Task goal
From the line that contains "## Are women's feet wider than men?" to the final line of the entries below, write out every line exactly as it appears, and nothing else.

═══ Material provided

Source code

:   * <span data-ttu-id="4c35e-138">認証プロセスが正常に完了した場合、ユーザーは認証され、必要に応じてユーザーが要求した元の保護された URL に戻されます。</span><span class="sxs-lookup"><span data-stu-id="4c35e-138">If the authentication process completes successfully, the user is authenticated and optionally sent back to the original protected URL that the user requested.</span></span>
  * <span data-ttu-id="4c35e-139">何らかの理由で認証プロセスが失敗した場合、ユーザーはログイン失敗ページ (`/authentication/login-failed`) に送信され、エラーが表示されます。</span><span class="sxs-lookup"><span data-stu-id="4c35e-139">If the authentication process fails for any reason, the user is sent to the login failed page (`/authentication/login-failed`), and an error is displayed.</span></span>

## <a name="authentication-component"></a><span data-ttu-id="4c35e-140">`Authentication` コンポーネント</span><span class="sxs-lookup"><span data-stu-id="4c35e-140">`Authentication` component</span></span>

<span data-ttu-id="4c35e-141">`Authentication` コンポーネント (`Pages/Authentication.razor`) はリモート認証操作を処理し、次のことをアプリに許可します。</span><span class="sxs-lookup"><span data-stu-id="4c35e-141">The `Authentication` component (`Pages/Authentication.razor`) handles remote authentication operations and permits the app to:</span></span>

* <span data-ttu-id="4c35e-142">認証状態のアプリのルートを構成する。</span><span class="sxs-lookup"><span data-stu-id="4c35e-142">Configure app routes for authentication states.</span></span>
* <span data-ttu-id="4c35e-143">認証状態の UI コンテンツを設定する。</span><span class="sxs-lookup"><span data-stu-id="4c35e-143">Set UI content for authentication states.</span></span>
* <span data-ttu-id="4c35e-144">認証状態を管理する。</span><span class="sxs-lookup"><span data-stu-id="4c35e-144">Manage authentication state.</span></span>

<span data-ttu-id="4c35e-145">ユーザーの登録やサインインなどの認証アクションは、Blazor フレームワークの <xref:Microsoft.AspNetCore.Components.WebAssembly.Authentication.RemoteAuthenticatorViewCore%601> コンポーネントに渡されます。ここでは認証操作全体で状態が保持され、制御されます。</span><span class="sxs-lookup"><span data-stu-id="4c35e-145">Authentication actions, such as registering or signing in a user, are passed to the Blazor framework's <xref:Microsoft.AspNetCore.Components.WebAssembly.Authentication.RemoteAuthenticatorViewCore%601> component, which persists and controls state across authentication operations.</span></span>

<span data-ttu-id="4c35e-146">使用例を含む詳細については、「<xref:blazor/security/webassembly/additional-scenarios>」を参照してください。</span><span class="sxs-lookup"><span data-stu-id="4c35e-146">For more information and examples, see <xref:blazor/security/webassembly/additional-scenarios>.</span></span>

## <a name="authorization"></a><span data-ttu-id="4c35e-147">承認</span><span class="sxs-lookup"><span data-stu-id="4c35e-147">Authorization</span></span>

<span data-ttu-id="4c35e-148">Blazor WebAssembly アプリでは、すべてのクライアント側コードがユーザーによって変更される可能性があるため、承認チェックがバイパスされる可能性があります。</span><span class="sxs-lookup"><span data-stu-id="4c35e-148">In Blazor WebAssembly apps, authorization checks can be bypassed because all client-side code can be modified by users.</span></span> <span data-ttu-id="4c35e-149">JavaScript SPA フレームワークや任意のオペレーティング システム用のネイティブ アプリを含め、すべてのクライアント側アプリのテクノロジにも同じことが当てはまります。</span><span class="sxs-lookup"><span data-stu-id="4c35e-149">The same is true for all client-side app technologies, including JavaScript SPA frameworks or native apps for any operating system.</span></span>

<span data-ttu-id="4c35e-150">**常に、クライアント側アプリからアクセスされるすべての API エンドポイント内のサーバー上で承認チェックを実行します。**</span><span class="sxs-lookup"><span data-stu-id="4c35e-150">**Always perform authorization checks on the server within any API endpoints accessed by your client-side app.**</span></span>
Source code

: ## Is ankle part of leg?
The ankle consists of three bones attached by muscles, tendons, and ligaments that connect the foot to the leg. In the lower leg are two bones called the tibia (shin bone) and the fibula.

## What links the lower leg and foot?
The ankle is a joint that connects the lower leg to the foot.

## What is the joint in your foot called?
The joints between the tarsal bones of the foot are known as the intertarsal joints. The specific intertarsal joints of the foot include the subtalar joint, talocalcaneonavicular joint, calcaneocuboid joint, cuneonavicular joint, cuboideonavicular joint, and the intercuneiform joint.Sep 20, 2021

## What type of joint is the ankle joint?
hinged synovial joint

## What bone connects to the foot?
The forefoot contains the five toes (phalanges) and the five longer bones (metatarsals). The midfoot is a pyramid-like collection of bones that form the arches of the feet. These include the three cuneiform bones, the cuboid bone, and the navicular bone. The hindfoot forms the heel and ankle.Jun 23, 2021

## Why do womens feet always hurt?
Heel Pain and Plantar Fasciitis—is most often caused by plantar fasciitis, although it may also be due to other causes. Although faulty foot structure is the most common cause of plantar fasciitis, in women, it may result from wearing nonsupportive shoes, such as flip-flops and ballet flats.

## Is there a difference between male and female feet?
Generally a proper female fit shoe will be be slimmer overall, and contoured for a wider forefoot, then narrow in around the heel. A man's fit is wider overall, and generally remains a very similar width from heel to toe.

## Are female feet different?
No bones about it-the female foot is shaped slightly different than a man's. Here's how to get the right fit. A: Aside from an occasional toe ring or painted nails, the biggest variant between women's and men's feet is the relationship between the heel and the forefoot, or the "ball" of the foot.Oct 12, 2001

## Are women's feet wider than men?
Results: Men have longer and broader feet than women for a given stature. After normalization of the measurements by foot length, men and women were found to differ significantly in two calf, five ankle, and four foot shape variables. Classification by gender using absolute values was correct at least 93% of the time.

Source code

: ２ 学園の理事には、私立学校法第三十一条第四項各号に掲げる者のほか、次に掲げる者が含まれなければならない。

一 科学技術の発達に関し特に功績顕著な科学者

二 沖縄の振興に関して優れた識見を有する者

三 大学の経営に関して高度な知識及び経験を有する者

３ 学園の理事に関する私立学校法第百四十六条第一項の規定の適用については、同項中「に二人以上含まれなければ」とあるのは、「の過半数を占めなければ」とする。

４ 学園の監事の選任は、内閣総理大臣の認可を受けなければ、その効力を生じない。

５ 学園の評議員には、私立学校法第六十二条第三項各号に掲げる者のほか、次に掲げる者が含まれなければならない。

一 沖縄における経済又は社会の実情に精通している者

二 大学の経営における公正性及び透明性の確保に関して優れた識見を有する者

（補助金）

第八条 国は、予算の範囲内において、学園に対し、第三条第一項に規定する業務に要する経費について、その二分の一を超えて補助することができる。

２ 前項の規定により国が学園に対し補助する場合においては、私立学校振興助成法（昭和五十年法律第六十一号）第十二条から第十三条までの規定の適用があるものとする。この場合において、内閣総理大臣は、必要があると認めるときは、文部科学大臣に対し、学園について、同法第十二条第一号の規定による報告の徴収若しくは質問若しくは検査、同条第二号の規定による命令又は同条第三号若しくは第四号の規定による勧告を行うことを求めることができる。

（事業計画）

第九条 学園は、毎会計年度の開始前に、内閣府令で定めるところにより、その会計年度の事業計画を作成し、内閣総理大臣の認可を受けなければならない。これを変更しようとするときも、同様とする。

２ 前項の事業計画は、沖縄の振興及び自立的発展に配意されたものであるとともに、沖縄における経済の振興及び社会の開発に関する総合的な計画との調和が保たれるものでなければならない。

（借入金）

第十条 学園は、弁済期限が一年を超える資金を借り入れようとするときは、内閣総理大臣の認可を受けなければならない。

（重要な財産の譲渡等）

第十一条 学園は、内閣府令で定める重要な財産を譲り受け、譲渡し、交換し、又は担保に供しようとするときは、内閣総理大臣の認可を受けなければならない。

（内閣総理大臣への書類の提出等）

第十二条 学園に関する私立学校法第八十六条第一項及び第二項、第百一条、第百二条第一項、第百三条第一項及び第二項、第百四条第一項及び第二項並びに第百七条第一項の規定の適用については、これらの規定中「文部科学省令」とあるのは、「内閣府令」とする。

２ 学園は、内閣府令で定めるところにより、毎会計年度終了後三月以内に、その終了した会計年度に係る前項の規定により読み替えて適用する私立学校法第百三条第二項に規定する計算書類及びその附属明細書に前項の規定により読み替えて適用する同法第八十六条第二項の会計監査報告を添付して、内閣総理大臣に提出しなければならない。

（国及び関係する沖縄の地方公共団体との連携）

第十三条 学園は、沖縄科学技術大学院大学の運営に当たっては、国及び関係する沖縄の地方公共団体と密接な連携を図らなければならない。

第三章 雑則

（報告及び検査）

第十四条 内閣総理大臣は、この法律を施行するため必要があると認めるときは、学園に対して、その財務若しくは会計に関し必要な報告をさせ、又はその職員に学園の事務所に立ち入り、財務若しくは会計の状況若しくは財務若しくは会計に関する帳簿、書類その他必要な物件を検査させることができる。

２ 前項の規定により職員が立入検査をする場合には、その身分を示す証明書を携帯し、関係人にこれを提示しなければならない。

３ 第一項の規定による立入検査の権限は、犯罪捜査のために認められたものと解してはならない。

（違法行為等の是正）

══════

Result of the exercise
## Are women's feet wider than men?
Results: Men have longer and broader feet than women for a given stature. After normalization of the measurements by foot length, men and women were found to differ significantly in two calf, five ankle, and four foot shape variables. Classification by gender using absolute values was correct at least 93% of the time.

Source code

: ２ 学園の理事には、私立学校法第三十一条第四項各号に掲げる者のほか、次に掲げる者が含まれなければならない。

一 科学技術の発達に関し特に功績顕著な科学者

二 沖縄の振興に関して優れた識見を有する者

三 大学の経営に関して高度な知識及び経験を有する者

３ 学園の理事に関する私立学校法第百四十六条第一項の規定の適用については、同項中「に二人以上含まれなければ」とあるのは、「の過半数を占めなければ」とする。

４ 学園の監事の選任は、内閣総理大臣の認可を受けなければ、その効力を生じない。

５ 学園の評議員には、私立学校法第六十二条第三項各号に掲げる者のほか、次に掲げる者が含まれなければならない。

一 沖縄における経済又は社会の実情に精通している者

二 大学の経営における公正性及び透明性の確保に関して優れた識見を有する者

（補助金）

第八条 国は、予算の範囲内において、学園に対し、第三条第一項に規定する業務に要する経費について、その二分の一を超えて補助することができる。

２ 前項の規定により国が学園に対し補助する場合においては、私立学校振興助成法（昭和五十年法律第六十一号）第十二条から第十三条までの規定の適用があるものとする。この場合において、内閣総理大臣は、必要があると認めるときは、文部科学大臣に対し、学園について、同法第十二条第一号の規定による報告の徴収若しくは質問若しくは検査、同条第二号の規定による命令又は同条第三号若しくは第四号の規定による勧告を行うことを求めることができる。

（事業計画）

第九条 学園は、毎会計年度の開始前に、内閣府令で定めるところにより、その会計年度の事業計画を作成し、内閣総理大臣の認可を受けなければならない。これを変更しようとするときも、同様とする。

２ 前項の事業計画は、沖縄の振興及び自立的発展に配意されたものであるとともに、沖縄における経済の振興及び社会の開発に関する総合的な計画との調和が保たれるものでなければならない。

（借入金）

第十条 学園は、弁済期限が一年を超える資金を借り入れようとするときは、内閣総理大臣の認可を受けなければならない。

（重要な財産の譲渡等）

第十一条 学園は、内閣府令で定める重要な財産を譲り受け、譲渡し、交換し、又は担保に供しようとするときは、内閣総理大臣の認可を受けなければならない。

（内閣総理大臣への書類の提出等）

第十二条 学園に関する私立学校法第八十六条第一項及び第二項、第百一条、第百二条第一項、第百三条第一項及び第二項、第百四条第一項及び第二項並びに第百七条第一項の規定の適用については、これらの規定中「文部科学省令」とあるのは、「内閣府令」とする。

２ 学園は、内閣府令で定めるところにより、毎会計年度終了後三月以内に、その終了した会計年度に係る前項の規定により読み替えて適用する私立学校法第百三条第二項に規定する計算書類及びその附属明細書に前項の規定により読み替えて適用する同法第八十六条第二項の会計監査報告を添付して、内閣総理大臣に提出しなければならない。

（国及び関係する沖縄の地方公共団体との連携）

第十三条 学園は、沖縄科学技術大学院大学の運営に当たっては、国及び関係する沖縄の地方公共団体と密接な連携を図らなければならない。

第三章 雑則

（報告及び検査）

第十四条 内閣総理大臣は、この法律を施行するため必要があると認めるときは、学園に対して、その財務若しくは会計に関し必要な報告をさせ、又はその職員に学園の事務所に立ち入り、財務若しくは会計の状況若しくは財務若しくは会計に関する帳簿、書類その他必要な物件を検査させることができる。

２ 前項の規定により職員が立入検査をする場合には、その身分を示す証明書を携帯し、関係人にこれを提示しなければならない。

３ 第一項の規定による立入検査の権限は、犯罪捜査のために認められたものと解してはならない。

（違法行為等の是正）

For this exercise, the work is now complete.